What to work on: Reproduce each record exactly. The pictures should be skipped.

Exercise inputs:
= Beginning of Section =
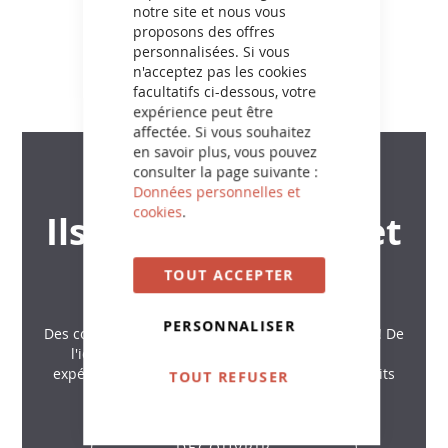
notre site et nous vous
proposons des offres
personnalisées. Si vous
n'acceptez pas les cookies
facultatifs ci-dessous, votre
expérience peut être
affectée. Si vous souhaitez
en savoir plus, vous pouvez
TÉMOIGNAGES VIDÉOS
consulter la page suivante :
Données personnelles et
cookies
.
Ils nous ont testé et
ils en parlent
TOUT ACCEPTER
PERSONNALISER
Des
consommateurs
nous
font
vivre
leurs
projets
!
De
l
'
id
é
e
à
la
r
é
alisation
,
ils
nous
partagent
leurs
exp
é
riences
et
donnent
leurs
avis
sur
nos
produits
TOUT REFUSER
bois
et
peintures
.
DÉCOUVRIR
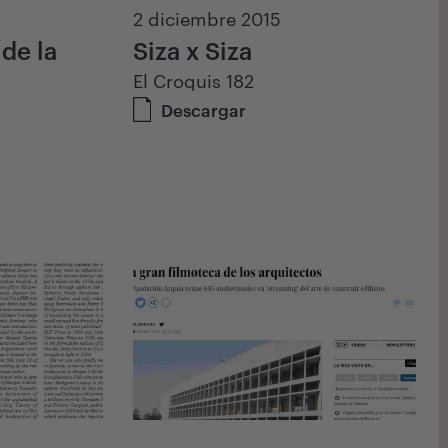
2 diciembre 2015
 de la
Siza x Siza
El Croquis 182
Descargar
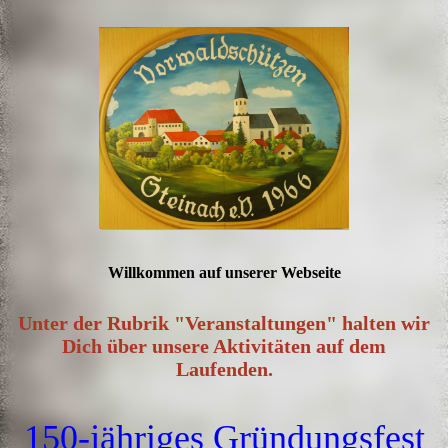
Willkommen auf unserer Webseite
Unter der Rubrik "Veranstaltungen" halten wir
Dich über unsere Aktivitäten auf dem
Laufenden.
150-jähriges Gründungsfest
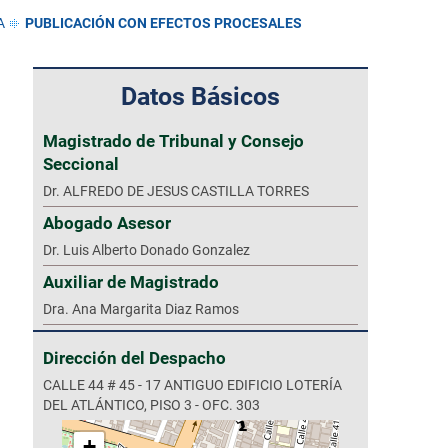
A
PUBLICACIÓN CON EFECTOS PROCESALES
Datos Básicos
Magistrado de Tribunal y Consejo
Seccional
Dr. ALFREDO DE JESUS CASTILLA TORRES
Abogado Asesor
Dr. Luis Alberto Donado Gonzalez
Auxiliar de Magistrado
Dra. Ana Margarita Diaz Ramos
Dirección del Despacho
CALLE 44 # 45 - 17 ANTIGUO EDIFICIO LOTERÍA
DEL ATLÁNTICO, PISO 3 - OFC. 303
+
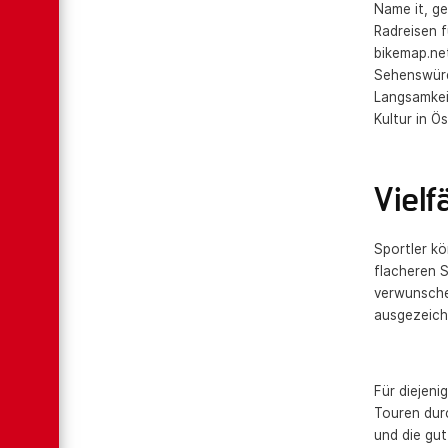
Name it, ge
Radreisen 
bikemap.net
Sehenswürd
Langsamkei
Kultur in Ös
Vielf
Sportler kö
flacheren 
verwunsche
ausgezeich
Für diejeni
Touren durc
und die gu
= End of Section =
Expected answer:
notre site et nous vous
proposons des offres
personnalisées. Si vous
n'acceptez pas les cookies
facultatifs ci-dessous, votre
expérience peut être
affectée. Si vous souhaitez
en savoir plus, vous pouvez
TÉMOIGNAGES VIDÉOS
consulter la page suivante :
Données personnelles et
cookies
.
Ils nous ont testé et
ils en parlent
TOUT ACCEPTER
PERSONNALISER
Des
consommateurs
nous
font
vivre
leurs
projets
!
De
l
'
id
é
e
à
la
r
é
alisation
,
ils
nous
partagent
leurs
exp
é
riences
et
donnent
leurs
avis
sur
nos
produits
TOUT REFUSER
bois
et
peintures
.
DÉCOUVRIR
2 diciembre 2015
 de la
Siza x Siza
El Croquis 182
Descargar
Willkommen auf unserer Webseite
Unter der Rubrik "Veranstaltungen" halten wir
Dich über unsere Aktivitäten auf dem
Laufenden.
150-jähriges Gründungsfest
A
PUBLICACIÓN CON EFECTOS PROCESALES
Datos Básicos
Magistrado de Tribunal y Consejo
Seccional
Dr. ALFREDO DE JESUS CASTILLA TORRES
Abogado Asesor
Dr. Luis Alberto Donado Gonzalez
Auxiliar de Magistrado
Dra. Ana Margarita Diaz Ramos
Dirección del Despacho
CALLE 44 # 45 - 17 ANTIGUO EDIFICIO LOTERÍA
DEL ATLÁNTICO, PISO 3 - OFC. 303
+
Name it, ge
Radreisen 
bikemap.net
Sehenswürd
Langsamkei
Kultur in Ös
Vielf
Sportler kö
flacheren 
verwunsche
ausgezeich
Für diejeni
Touren durc
und die gu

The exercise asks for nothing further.